The Indian government has approved the use of Indian-based vaccine company Bharat Biotech’s COVAXIN vaccine. “Late Wednesday, Bharat Biotech released interim data showing its vaccine prevents COVID-19 in 81% of patients who receive two doses. The phase 3 clinical trial involved 25,800 subjects, making it the largest ever in India, the company said,” reports Lauren Frayer for NPR.
A map and analysis of all confirmed cases of the virus in the US is available at the New York Times.
U.S. and worldwide maps tracking the spread of the pandemic are available at the Washington Post.
A state-by-state guide to lockdown measures and reopenings is provided by the New York Times.
Latest updates on the pandemic at The Guardian.
China’s national legislature intends to rewrite election rules in Hong Kong which would make it particularly difficult for Beijing critics to hold official positions within Hong Kong’s elective office. Keith Bradsher and Austin Ramzy report for the New York Times.

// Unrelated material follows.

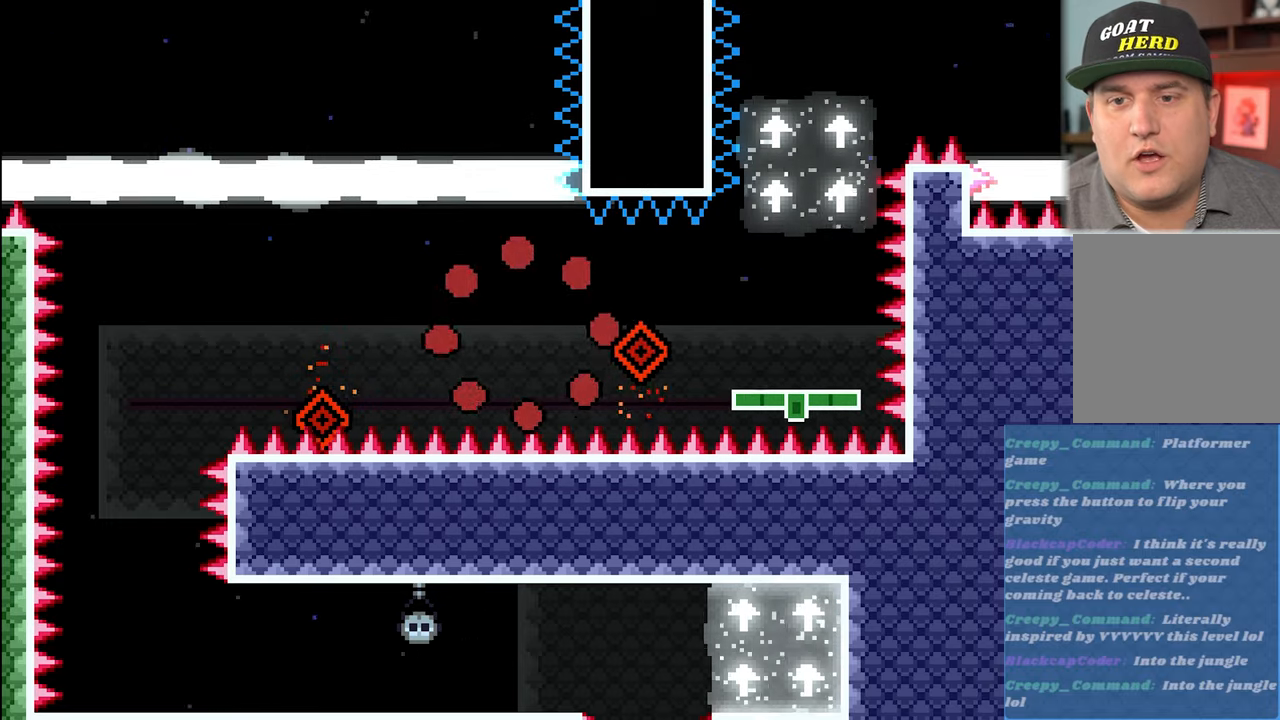
{"buttons": ["R2"], "left_stick": "center", "events": [[133, "R2", "down"]]}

China’s Premier Li Keqiang said that country stands by the “one China principle,” which holds that Taiwan is part of China, and will deter any attempts seeking to assert Taiwan’s independence, although he said China remains committed to promoting peaceful relations between the two countries. Reuters reporting.
U.S. and United Nations officials have urged Eritrean and Amhara region troops to withdraw from Ethiopia’s northern Tigray region. U.S. Ambassador to the U.N., Linda Thomas-Greenfield, said: “We urged the Ethiopian government to support an immediate end to the fighting in Tigray, and to that end the prompt withdrawal of Eritrean forces and Amhara regional forces from Tigray are essential steps.” U.N. aid chief Mark Lowcock told the Security Council said: “Eritrean Defence Forces must leave Ethiopia, and they must not be enabled or permitted to continue their campaign of destruction before they do so,” adding, “It is now abundantly clear to all, and openly acknowledged by officials of the government administration in Tigray, that Eritrean Defence Forces are operating throughout Tigray … Countless well-corroborated reports suggest their culpability for atrocities.” Michelle Nichola reports for Reuters.
Why Ethiopia’s deadly Tigray crisis is growing is explained by Cara Anna for AP.